Abstract

The Constrained Application Protocol (CoAP) is a RESTful protocol standardized by the IETF and widely used for IoT applications. CoAP includes a default congestion control algorithm to ensure efficient operation under high traffic conditions. Other congestion control algorithms for CoAP have been proposed and evaluated in the literature, including the very popular CoCoA algorithm. All these algorithms assume that the underlying wireless communication is regulated through the 802.15.4 CSMA-CA protocol. Today, many IoT systems are based on the 6TiSCH architecture that, instead, leverages the TSCH (Time Slotted Channel Hopping) mode of IEEE 802.15.4, i.e., a synchronous and time-slotted access protocol. In this paper we investigate, by simulation, the suitability of existing CoAP congestion-control algorithms to the 6TiSCH architecture. Our results show that the performance of the considered algorithms are strongly influenced by the Scheduling Function used to allocate communication resources to nodes.
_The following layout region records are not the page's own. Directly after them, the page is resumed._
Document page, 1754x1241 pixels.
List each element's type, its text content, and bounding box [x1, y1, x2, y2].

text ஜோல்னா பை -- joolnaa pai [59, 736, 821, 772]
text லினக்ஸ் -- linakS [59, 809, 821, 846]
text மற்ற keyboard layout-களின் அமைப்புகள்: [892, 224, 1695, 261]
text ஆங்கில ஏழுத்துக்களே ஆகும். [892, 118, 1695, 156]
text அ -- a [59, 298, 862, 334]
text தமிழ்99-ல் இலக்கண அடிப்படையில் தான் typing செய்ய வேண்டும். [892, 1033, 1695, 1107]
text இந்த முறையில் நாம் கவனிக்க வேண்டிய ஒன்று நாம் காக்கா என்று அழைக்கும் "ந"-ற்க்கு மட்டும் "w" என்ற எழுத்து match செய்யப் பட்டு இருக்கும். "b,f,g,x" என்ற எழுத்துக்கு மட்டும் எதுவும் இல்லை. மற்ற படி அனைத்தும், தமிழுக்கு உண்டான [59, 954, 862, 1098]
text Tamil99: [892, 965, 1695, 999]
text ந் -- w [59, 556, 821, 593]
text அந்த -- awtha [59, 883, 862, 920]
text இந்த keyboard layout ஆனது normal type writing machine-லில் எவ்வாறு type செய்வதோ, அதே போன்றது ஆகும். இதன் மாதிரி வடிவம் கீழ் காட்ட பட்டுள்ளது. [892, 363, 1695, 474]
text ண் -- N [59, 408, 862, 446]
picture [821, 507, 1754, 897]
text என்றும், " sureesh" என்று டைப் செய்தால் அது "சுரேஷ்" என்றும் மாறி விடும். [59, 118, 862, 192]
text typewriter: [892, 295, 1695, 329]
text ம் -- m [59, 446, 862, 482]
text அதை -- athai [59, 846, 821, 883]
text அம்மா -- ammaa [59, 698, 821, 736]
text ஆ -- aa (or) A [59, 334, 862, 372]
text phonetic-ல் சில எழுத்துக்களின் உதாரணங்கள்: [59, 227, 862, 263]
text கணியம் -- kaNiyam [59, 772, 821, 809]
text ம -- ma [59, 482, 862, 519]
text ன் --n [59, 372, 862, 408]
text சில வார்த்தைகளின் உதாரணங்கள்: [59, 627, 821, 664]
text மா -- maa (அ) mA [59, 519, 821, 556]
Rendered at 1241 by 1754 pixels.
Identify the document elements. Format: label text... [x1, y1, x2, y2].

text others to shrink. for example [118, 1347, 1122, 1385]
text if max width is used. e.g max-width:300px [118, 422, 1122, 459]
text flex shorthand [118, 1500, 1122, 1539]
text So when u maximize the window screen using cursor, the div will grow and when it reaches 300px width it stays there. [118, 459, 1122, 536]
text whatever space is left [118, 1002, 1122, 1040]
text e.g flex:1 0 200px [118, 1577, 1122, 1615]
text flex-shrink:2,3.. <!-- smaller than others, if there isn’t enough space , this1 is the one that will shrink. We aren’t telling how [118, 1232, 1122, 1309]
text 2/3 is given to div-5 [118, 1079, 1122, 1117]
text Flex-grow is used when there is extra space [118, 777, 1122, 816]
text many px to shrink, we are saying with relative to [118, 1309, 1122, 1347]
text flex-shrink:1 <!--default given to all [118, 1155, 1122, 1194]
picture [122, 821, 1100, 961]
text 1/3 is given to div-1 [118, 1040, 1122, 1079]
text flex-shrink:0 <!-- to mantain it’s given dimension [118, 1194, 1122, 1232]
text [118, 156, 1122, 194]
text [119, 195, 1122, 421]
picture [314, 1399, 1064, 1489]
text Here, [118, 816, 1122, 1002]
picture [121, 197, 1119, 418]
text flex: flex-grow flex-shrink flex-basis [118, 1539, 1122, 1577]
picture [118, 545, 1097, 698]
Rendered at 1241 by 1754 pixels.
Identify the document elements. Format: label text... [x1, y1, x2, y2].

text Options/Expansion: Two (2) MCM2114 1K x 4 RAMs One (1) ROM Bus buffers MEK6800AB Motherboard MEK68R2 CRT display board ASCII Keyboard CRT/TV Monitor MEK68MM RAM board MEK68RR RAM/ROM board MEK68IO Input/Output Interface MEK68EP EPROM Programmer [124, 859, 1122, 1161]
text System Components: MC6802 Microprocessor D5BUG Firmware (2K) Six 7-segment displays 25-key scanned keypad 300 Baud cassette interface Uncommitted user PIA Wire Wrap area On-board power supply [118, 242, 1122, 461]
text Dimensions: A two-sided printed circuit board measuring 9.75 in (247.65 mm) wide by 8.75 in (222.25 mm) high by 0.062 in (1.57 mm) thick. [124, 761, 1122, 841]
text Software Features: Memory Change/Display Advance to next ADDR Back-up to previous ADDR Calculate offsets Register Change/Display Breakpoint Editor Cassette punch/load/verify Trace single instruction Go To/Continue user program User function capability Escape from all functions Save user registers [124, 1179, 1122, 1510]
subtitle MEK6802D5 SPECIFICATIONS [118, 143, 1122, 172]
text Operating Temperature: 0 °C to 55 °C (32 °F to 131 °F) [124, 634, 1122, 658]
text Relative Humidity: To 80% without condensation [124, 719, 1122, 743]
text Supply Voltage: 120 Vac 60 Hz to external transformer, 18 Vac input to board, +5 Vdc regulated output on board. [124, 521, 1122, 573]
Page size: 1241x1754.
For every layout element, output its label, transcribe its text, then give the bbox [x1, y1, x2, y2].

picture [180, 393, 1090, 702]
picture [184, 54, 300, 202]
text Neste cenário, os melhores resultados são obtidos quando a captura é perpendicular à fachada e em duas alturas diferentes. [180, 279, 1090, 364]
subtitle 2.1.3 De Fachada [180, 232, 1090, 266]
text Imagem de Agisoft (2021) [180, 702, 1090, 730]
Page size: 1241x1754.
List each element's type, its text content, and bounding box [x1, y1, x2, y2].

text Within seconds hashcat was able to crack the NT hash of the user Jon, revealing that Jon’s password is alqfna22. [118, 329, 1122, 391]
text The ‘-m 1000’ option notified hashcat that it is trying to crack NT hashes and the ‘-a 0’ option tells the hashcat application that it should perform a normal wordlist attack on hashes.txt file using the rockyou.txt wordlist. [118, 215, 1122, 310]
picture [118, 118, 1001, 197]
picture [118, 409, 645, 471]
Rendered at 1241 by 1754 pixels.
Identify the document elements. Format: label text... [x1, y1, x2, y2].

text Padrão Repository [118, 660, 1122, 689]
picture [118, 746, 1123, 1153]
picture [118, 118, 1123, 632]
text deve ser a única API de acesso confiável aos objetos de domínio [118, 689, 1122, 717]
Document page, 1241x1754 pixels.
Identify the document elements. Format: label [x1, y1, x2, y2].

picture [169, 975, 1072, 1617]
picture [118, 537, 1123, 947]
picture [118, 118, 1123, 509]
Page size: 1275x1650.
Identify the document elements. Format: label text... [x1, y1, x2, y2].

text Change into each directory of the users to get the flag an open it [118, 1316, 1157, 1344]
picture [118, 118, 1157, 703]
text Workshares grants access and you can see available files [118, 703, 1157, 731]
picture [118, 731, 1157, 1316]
In addition, our analysis emphasizes that CoCoA does not provide a significant advantage over the default algorithm in 6TiSCH networks. We investigate the motivations for such a behavior and propose an optimized version of CoCoA, namely 6CoCoA, specifically tailored for 6TiSCH networks. 6CoCoA is able to provide up to a 15% improvement of the Transaction Delivery Ratio and up to a 25% reduction of the end-to-end Transaction Delay, when the network is congested.